John Couey wasn't a certified teacher, he never applied to work at a day care or tutoring company or as a teacher's aide. He worked at a freaking truck stop and grabbed a child out of her own home at 3am and because of that I have to pay 80 freaking bucks? I'm a broke young professional just out of college who is working hard to scrape together rent on a part-time teacher's pay. We have a shortage of good teachers in this state. Why am I and every other educator in this state penalized for the actions of one monster?
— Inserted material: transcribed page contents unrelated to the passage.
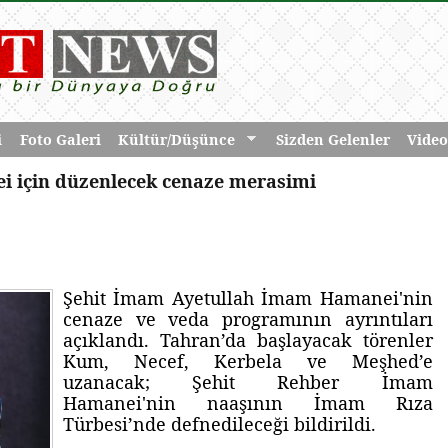
i
Foto Galeri
Kültür/Düşünce
Sizden Gelenler
Video
i için düzenlecek cenaze merasimi
Şehit İmam Ayetullah İmam Hamanei'nin
cenaze ve veda programının ayrıntıları
açıklandı. Tahran’da başlayacak törenler
Kum, Necef, Kerbela ve Meşhed’e
uzanacak; Şehit Rehber İmam
Hamanei'nin naaşının İmam Rıza
Türbesi’nde defnedileceği bildirildi.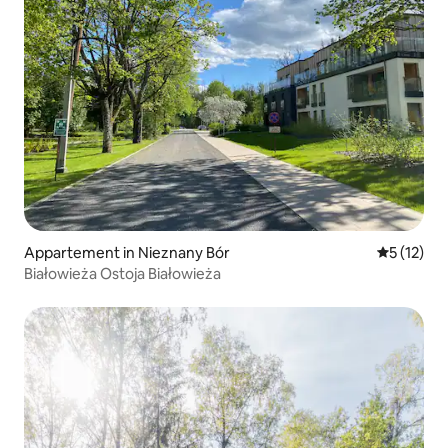
Appartement in Nieznany Bór
Gemiddelde
5 (12)
Białowieża Ostoja Białowieża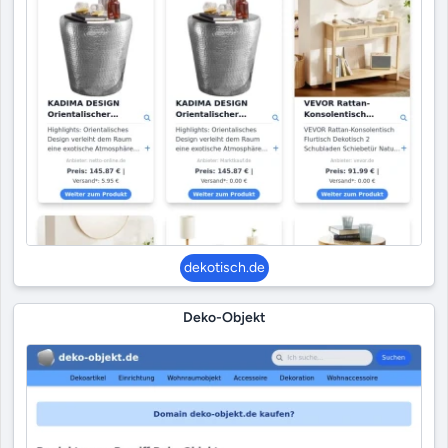
dekotisch.de
Deko-Objekt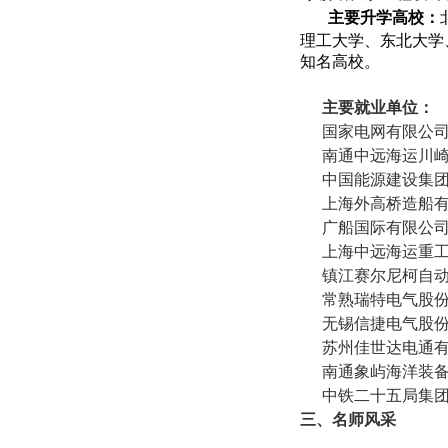
主要升学高校：
理工大学、东北大学
知名高校。
主要就业单位：
国家电网有限公
南通中远海运川
中国能源建设集
上海外高桥造船
广船国际有限公
上海中远海运重
镇江赛尔尼柯自
常熟瑞特电气股
无锡信捷电气股
苏州佳世达电通
南通象屿海洋装
中铁二十五局集
三、名师风采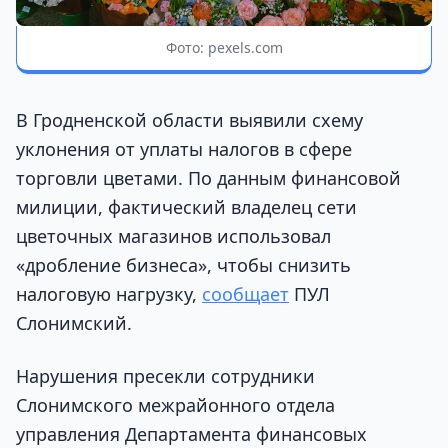
Фото: pexels.com
В Гродненской области выявили схему
уклонения от уплаты налогов в сфере
торговли цветами. По данным финансовой
милиции, фактический владелец сети
цветочных магазинов использовал
«дробление бизнеса», чтобы снизить
налоговую нагрузку,
сообщает
ПУЛ
Слонимский.
Нарушения пресекли сотрудники
Слонимского межрайонного отдела
управления Департамента финансовых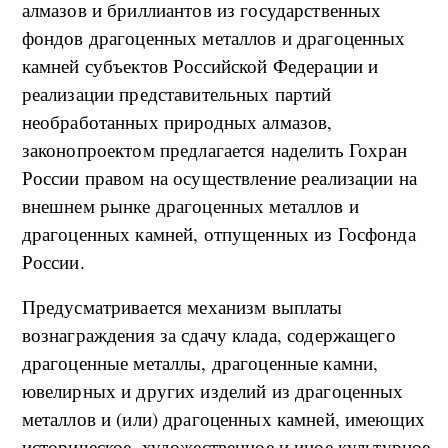
алмазов и бриллиантов из государственных
фондов драгоценных металлов и драгоценных
камней субъектов Российской Федерации и
реализации представительных партий
необработанных природных алмазов,
законопроектом предлагается наделить Гохран
России правом на осуществление реализации на
внешнем рынке драгоценных металлов и
драгоценных камней, отпущенных из Госфонда
России.
Предусматривается механизм выплаты
вознаграждения за сдачу клада, содержащего
драгоценные металлы, драгоценные камни,
ювелирных и других изделий из драгоценных
металлов и (или) драгоценных камней, имеющих
историческое, художественное и иное культурное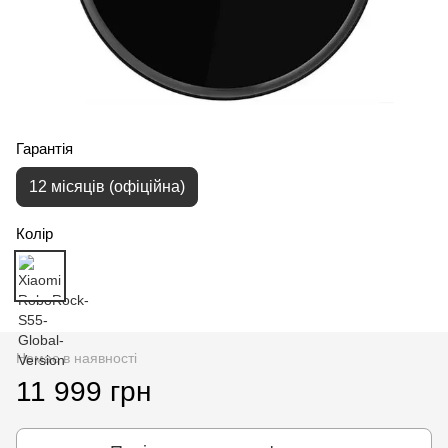
Гарантія
12 місяців (офіційна)
Колір
Немає в наявності
11 999 грн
Next time the FL legislature decides to throw a hissy fit over sex offenders, could they at least pay for the fingerprints themselves?

Personal News

Now that I've taken a job with a company that does tutoring through federal NCLB funds, I've got three jobs. I'm a part-time teacher, part-time freelance tutor and part-time tutor through a company. My calendar for the next few weeks and months is rapidly filling up, which is not making my girlfriend entirely happy. On the other hand, soon I won't have to be in a perpetual state of fear over paying for rent and groceries.

Meanwhile, at the school my first week went well (I lectured on the scientific method and skepticism) and my second week is looking good (I bought new math books for two of my middle-schoolers. I started using Google Calendar which should help me and my girlfriend keep track of each other's schedules, particularly because mine is so variable. Who knows when I'll find time to sit down and play a game of D&D again?